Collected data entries
# # # #

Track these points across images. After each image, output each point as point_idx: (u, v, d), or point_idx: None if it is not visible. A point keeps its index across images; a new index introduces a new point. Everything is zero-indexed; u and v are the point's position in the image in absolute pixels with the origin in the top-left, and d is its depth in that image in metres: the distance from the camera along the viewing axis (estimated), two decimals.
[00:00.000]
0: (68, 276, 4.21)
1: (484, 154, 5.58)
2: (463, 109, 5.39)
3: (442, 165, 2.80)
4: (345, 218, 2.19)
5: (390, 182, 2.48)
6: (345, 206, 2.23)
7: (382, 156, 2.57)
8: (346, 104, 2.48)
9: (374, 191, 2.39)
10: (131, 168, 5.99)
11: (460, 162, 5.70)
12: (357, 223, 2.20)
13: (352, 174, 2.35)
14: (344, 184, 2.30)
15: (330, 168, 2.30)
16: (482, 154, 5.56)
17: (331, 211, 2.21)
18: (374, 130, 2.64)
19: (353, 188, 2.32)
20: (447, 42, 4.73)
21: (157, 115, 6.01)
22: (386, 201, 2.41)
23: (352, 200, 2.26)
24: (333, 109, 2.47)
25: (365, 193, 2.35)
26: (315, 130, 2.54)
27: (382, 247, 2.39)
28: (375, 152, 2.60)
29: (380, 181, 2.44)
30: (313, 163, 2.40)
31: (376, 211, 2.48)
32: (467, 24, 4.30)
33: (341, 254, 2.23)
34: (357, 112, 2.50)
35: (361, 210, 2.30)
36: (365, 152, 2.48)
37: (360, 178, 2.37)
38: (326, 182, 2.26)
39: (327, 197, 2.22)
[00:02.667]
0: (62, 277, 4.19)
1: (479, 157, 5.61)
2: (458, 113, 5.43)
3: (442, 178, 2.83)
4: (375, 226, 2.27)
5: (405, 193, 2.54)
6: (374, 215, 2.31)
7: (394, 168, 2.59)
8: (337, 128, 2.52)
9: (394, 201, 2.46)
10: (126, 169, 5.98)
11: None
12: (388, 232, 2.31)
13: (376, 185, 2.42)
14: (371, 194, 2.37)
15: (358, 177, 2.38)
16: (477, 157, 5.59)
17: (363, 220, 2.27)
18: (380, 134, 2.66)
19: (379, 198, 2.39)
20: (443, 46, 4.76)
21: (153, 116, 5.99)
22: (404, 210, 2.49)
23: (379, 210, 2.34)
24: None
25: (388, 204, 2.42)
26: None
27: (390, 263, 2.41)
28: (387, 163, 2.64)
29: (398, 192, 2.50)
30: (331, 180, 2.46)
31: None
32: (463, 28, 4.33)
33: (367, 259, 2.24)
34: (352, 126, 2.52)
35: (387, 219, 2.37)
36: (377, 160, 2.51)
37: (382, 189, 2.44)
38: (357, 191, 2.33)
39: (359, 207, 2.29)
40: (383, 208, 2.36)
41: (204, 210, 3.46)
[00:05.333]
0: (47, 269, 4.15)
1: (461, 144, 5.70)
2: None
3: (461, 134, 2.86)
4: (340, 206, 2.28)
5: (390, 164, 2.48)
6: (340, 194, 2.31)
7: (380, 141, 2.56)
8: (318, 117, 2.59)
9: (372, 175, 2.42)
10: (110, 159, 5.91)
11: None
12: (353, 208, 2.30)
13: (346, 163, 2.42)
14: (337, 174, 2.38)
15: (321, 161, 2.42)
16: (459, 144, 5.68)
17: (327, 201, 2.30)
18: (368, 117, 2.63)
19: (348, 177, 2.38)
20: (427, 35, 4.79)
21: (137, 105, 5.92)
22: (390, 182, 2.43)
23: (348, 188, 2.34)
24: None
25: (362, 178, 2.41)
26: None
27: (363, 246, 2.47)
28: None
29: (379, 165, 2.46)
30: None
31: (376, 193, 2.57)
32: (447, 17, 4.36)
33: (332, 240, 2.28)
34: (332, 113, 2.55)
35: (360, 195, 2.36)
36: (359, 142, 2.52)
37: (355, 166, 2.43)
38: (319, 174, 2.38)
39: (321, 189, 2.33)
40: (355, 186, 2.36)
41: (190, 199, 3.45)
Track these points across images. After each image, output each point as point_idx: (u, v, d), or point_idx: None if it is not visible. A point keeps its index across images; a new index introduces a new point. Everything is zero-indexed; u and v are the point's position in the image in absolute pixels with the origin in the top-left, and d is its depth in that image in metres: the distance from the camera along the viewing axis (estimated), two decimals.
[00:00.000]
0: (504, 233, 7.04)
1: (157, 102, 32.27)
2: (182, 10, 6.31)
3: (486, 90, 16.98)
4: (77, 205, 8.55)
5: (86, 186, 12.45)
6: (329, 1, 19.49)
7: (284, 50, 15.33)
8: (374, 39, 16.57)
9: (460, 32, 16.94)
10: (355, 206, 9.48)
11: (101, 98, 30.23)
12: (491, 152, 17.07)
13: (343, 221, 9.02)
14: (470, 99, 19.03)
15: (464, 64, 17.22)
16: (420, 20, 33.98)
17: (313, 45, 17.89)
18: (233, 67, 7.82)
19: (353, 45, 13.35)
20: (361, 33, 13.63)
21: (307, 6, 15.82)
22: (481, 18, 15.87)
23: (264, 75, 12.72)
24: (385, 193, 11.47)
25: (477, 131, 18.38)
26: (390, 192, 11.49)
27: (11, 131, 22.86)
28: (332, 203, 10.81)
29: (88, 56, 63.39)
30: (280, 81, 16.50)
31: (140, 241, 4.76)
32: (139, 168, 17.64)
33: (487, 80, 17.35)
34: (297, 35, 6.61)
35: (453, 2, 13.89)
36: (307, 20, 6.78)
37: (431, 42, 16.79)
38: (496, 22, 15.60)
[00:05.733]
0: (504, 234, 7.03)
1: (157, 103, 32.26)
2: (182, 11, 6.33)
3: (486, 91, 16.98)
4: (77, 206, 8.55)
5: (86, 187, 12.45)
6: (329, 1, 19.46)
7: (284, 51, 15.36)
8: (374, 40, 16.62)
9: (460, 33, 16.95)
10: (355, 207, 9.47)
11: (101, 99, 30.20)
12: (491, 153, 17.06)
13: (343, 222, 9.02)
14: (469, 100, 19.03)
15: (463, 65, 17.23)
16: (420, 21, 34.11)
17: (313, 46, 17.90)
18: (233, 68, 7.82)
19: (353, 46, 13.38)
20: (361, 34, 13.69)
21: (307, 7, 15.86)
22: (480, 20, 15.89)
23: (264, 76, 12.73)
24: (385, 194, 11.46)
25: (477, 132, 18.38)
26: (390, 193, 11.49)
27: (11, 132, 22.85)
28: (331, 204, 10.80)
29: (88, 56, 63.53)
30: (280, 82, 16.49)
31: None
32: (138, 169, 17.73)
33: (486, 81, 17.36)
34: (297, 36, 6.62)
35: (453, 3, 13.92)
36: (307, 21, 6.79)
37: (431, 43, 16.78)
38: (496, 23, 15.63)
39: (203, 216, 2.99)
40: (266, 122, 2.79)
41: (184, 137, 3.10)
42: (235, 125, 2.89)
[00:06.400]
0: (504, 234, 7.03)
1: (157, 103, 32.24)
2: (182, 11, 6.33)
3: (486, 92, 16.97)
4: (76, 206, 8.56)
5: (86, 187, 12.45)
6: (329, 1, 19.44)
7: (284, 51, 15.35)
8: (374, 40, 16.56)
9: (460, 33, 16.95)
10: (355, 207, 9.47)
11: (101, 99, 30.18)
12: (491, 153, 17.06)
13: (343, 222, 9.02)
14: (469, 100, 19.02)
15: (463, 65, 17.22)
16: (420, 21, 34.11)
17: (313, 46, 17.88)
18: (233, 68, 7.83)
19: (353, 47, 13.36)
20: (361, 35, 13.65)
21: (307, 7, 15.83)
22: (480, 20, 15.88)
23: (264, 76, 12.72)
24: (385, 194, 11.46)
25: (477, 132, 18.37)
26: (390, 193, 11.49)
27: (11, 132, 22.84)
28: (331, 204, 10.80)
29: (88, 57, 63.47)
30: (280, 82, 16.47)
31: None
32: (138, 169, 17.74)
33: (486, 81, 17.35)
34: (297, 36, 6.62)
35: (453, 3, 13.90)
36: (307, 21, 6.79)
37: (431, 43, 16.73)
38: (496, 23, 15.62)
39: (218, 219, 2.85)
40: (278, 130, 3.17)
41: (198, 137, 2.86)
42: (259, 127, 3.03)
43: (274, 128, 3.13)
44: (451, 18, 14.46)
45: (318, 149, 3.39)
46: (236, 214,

# # # #

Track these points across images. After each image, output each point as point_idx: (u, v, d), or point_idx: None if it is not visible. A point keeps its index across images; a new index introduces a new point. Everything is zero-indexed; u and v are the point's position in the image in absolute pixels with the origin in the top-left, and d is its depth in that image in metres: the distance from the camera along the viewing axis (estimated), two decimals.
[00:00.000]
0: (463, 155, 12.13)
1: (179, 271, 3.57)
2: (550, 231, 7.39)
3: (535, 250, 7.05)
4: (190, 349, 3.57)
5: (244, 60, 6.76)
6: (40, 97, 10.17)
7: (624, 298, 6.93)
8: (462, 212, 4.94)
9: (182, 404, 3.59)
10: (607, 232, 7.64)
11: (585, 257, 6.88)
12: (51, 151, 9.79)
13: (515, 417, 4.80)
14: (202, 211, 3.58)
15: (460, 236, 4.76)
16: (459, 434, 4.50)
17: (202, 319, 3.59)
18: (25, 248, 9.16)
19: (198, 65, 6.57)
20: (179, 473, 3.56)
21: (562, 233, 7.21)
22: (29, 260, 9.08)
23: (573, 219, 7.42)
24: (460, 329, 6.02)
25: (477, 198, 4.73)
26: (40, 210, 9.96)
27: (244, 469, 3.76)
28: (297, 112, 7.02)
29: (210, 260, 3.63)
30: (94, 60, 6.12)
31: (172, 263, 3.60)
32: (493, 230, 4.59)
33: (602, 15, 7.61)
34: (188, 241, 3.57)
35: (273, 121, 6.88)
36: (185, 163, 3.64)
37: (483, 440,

# # # #

Task to carry out:
Copy, exactly and only, the lines above that begin with the one containing "27: (382, 247, 2.39)" and finish with the one containing "38: (326, 182, 2.26)".

Output of the exercise:
27: (382, 247, 2.39)
28: (375, 152, 2.60)
29: (380, 181, 2.44)
30: (313, 163, 2.40)
31: (376, 211, 2.48)
32: (467, 24, 4.30)
33: (341, 254, 2.23)
34: (357, 112, 2.50)
35: (361, 210, 2.30)
36: (365, 152, 2.48)
37: (360, 178, 2.37)
38: (326, 182, 2.26)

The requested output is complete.